Buried in this article is the information I was asking for: How do the humanities majors do on Step 1? The answer is they score lower on Step 1 than science majors. They also drop out more and take more leaves of absences from medical school.
http://www.nytimes.com/2010/07/30/nyregion/30medschools.html?_r=0
TatinG,
I bet there are exceptions to this statistics about humanitites major. D. said that no UG academics anyhow prepare her for academics at Med. School. As I said every Med. Student has a certain level of background in sciences. Then if goes to how hard you prepare for everything. D. (science major in college) had to study 14 hrs / day every day for 7.5 weeks (with about 2 - 3 days of break) for Step 1 exam. Did all these humanity majors who score low, did all of them study that much? I highly doubt it. The reason for my doubt is not enough background in humanities majors, but not having the same hard working habits as more challenging majors at college. D. mentioned tht she had to step up her efforts considerably at college (in-state public) in comparison to HS and she graduated from the #2 private HS in our state. I do not know if humanities majors had to make as big adjustment. I am not the judge here, just an educated guess…
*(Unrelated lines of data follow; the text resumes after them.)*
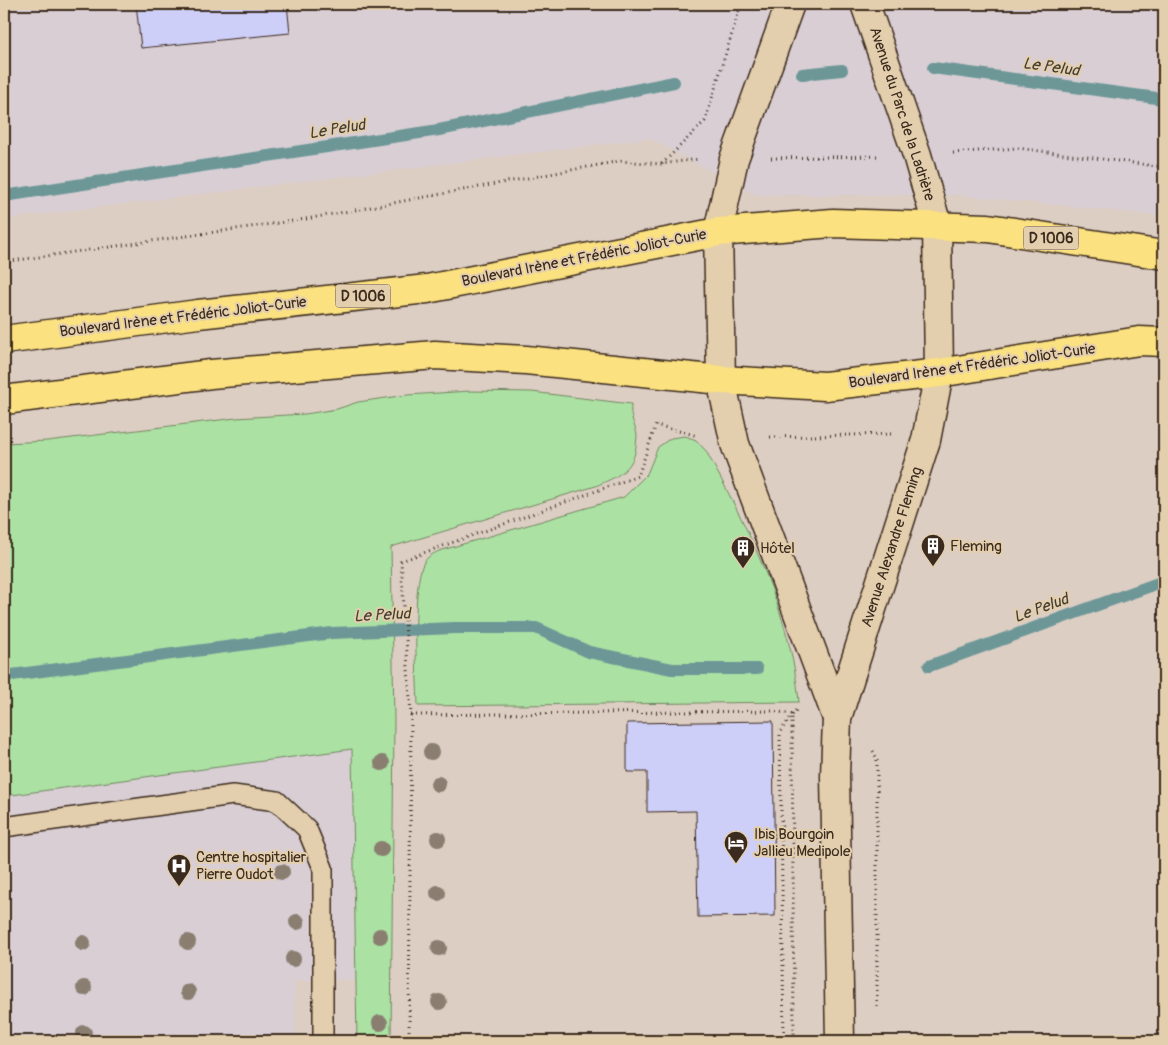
<svg xmlns="http://www.w3.org/2000/svg" width="1168" height="1045" viewBox="0 0 1168 1045" font-family="Pangolin,sans-serif">
  <style>
    .built { fill: #d8ced4 }
    .green { fill: #abe1a3; stroke: #738660 }
    .lines { fill: none; stroke-linecap: round; stroke-linejoin: round }
    .stream { stroke: #6d9797; stroke-width: 12 }
    .building { fill: #cecff8; stroke: #3b2a1e }
    .lane-casing { stroke: #3b2a1e; stroke-width: 22 }
    .street-casing { stroke: #3b2a1e; stroke-width: 31 }
    .secondary-casing { stroke: #3b2a1e; stroke-width: 31 }
    .primary-casing { stroke: #3b2a1e; stroke-width: 31 }
    .path { stroke: #3b2a1e; stroke-width: 3; stroke-dasharray: 1 4; stroke-linecap: butt }
    .lane { stroke: #e3cead; stroke-width: 19 }
    .street { stroke: #e3cead; stroke-width: 28 }
    .secondary { stroke: #e3cead; stroke-width: 28 }
    .primary { stroke: #fbe180; stroke-width: 28 }
    .tree { fill: #8a7e70 }
    .labels { text-anchor: middle; dominant-baseline: central; stroke-width: 4; stroke-linejoin: round; paint-order: stroke }
    .shield { fill: #e3cead; stroke: #6d5b49; stroke-width: 1 }
    .shield-label { font-size: 14px; font-weight: bold; fill: #3b2a1e }
    .street-label { font-size: 15px; fill: #3b2a1e; stroke: #e3cead }
    .poi-label { font-size: 15px; fill: #3b2a1e; stroke: #e3cead; text-anchor: start }
    .water-label { font-size: 16px; font-style: italic; fill: #433c32; stroke: #e3cead }
  </style>
  <rect width="100%" height="100%" fill="#ddcec4"/>
  <filter id="ink" filterUnits="userSpaceOnUse"><feTurbulence type="fractalNoise" baseFrequency=".02" numOctaves="2"/><feDisplacementMap in="SourceGraphic" scale="10" xChannelSelector="R" yChannelSelector="G"/><feConvolveMatrix kernelMatrix="1 2 1 2 8 2 1 2 1" color-interpolation-filters="sRGB"/></filter>
  <g filter="url(#ink)">
    <path class="built" d="M4,4H1164V216L959,195H756L649,138L4,219Z
      M352,749L355,980L294,981L295,1041H4V794Z"/>
    <path class="green" d="M470,391L532,392L631,404C630,418 633,419 636,431C638,436 636,442 636,447C633,471 616,477 596,486L391,547L394,720L391,1041H357L352,749L4,796V443L47,441L236,418L305,414L337,409L358,402L407,395Z
      M685,436L696,440L706,451C748,528 791,613 799,702L418,706C417,677 411,585 424,562C428,556 433,554 439,551L624,497L647,474L658,447L671,438Z"/>
    <g class="lines">
      <path class="stream" d="M933,68L1164,99
        M802,74L842,70
        M4,196L439,130L674,82
        M929,666L1164,581
        M4,676L332,633L454,628H536L589,652L672,669H757"/>
    </g>
    <path class="building" d="M136,4H287L290,33L141,48Z
      M773,721L775,916L698,917L696,811L647,812V772H627V723Z"/>
    <g class="lines">
      <defs>
        <path id="lane" d="M4,827L233,795L277,801L307,829L323,868V1041"/>
        <path id="street" d="M937,225L939,373
          M718,232L721,380L735,444L837,718"/>
        <path id="secondary" d="M865,4L917,155L937,225
          M718,232L734,159L790,4
          M840,1041L835,776L837,718L926,440L939,373"/>
        <path id="primary" d="M4,340L198,314L427,289L718,232L833,223L988,228L1164,255
          M4,400L211,374L435,355L526,360L721,380L825,386L939,373L1139,341L1164,342"/>
      </defs>
      <use href="#lane" class="lane-casing"/>
      <use href="#street" class="street-casing"/>
      <use href="#secondary" class="secondary-casing"/>
      <use href="#primary" class="primary-casing"/>
      <path class="path" d="M953,153L1017,148L1164,167
        M771,158L879,156
        M662,164L705,121L741,4
        M4,262L306,219L620,161L661,164L699,159
        M770,437L891,434
        M411,715L773,711L792,714L794,1041
        M873,751L877,759V1008
        M409,1041L411,715L401,561L638,476L656,425L698,436
        M784,1041L780,732L796,710"/>
      <use href="#lane" class="lane"/>
      <use href="#street" class="street"/>
      <use href="#secondary" class="secondary"/>
      <use href="#primary" class="primary"/>
    </g>
    <g class="tree">
      <circle cx="431" cy="752" r="8"/>
      <circle cx="382" cy="763" r="8"/>
      <circle cx="438" cy="784" r="8"/>
      <circle cx="438" cy="839" r="8"/>
      <circle cx="381" cy="849" r="8"/>
      <circle cx="282" cy="872" r="8"/>
      <circle cx="438" cy="893" r="8"/>
      <circle cx="297" cy="922" r="8"/>
      <circle cx="380" cy="936" r="8"/>
      <circle cx="188" cy="942" r="8"/>
      <circle cx="83" cy="943" r="8"/>
      <circle cx="439" cy="948" r="8"/>
      <circle cx="293" cy="959" r="8"/>
      <circle cx="84" cy="988" r="8"/>
      <circle cx="188" cy="992" r="8"/>
      <circle cx="439" cy="1002" r="8"/>
      <circle cx="380" cy="1023" r="8"/>
      <circle cx="84" cy="1033" r="8"/>
    </g>
  </g>
  <defs>
    <symbol id="building-pin" viewBox="-11 -11 22 30"><path d="M0 17L-7.5 6A9.5 9.5 0 1 1 7.5 6Z" fill="#3b2a1e" stroke="#e3cead"/><path d="M-4-6H4V6H1V3H-1V6H-4ZM-2.5-4.3h1.7v1.8h-1.7ZM.8-4.3h1.7v1.8H.8ZM-2.5-1h1.7V.8h-1.7ZM.8-1h1.7V.8H.8Z" fill="#fff"/></symbol>
    <symbol id="hotel-pin" viewBox="-11 -11 22 30"><path d="M0 17L-7.5 6A9.5 9.5 0 1 1 7.5 6Z" fill="#3b2a1e" stroke="#e3cead"/><path d="M-6-4.5h1.5V1H6V5H4.5V3h-9V5H-6ZM-4 0a1.8 1.8 0 1 1 3.6 0ZM.5 0V-2.5h3Q6-2.5 6 0Z" fill="#fff"/></symbol>
    <symbol id="hospital-pin" viewBox="-11 -11 22 30"><path d="M0 17L-7.5 6A9.5 9.5 0 1 1 7.5 6Z" fill="#3b2a1e" stroke="#e3cead"/><path d="M-5-5h3v3.5h4V-5h3V5h-3V1.5h-4V5h-3Z" fill="#fff"/></symbol>
  </defs>
  <g fill-rule="evenodd">
    <use href="#building-pin" x="919" y="532" width="28" height="38"/>
    <use href="#building-pin" x="729" y="534" width="28" height="38"/>
    <use href="#hotel-pin" x="722" y="829" width="28" height="38"/>
    <use href="#hospital-pin" x="165" y="852" width="28" height="38"/>
  </g>
  <g class="labels">
    <g class="shield">
      <rect x="1023.5" y="226.5" width="55" height="23" rx="4"/>
      <rect x="335.5" y="284.5" width="55" height="23" rx="4"/>
    </g>
    <g class="shield-label">
      <text x="1051" y="238">D 1006</text>
      <text x="363" y="296">D 1006</text>
    </g>
    <g class="street-label">
      <text transform="translate(902 114) rotate(72)">Avenue du Parc de la Ladrière</text>
      <text transform="translate(584 258) rotate(-11)">Boulevard Irène et Frédéric Joliot-Curie</text>
      <text transform="translate(183 317) rotate(-7)">Boulevard Irène et Frédéric Joliot-Curie</text>
      <text transform="translate(972 366) rotate(-8)">Boulevard Irène et Frédéric Joliot-Curie</text>
      <text transform="translate(892 547) rotate(-72)">Avenue Alexandre Fleming</text>
    </g>
    <g class="poi-label">
      <text x="950" y="546">Fleming</text>
      <text x="760" y="548">Hôtel</text>
      <text x="754" y="834">Ibis Bourgoin<tspan x="754" dy="17">Jallieu Medipole</tspan></text>
      <text x="196" y="857">Centre hospitalier<tspan x="196" dy="17">Pierre Oudot</tspan></text>
    </g>
    <g class="water-label">
      <text transform="translate(1051 67) rotate(8)">Le Pelud</text>
      <text transform="translate(337 129) rotate(-9)">Le Pelud</text>
      <text transform="translate(1041 608) rotate(-20)">Le Pelud</text>
      <text transform="translate(382 615) rotate(-3)">Le Pelud</text>
    </g>
  </g>
  <rect width="1168" height="1045" fill="none" stroke="#e3cead" stroke-width="20"/>
  <rect x="10" y="10" width="1148" height="1025" fill="none" stroke="#3b2a1e" stroke-width="2" filter="url(#ink)"/>
</svg>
Med school is evolving quickly. In some respects, getting easier; in others, harder. Mt Sinai is just one example. The expectation is to produce quality docs. As even the link says, that includes more than all sci/all the time.
Have to affirm this. Every great doctor I have ever had fits this description. And having evaluated them all in terms of their approach to medicine, it makes perfect sense: they have all been imaginative, curious, and open. If they hadn’t, they wouldn’t have explored puzzling medical situations that defied textbook categories. They have all had a “freedom” about them which allowed them to come at a problem from an unorthodox angle at times.
They are all (the older ones) intellectually curious people about many subjects; I’d call it an intellectual hunger. I think it definitely benefits listening to patients, differential diagnosis, and flexibility.
Wrong guess. And not a very educated one either.
I think the reason that the students in the Mount Sinai FlexMed program are not permitted to take the MCAT is that if they took it, Mount Sinai would have to include their scores in their statistics. They are assuming that the students in the FlexMed program would score lower than the other students that they admit. I think this is probable. One can pick up a lot of the literature/humanities/social science elements of the MCAT from general reading. The science that is on the MCAT is not available from general reading. One could self-study it, of course, without taking the classes. But I don’t think anyone would pick it up without actually studying.
The no-MCAT requirement does also lock the students into the Mount Sinai program. But few medical schools will admit students without the full range of biology/chemistry/physics/math that they require, anyway.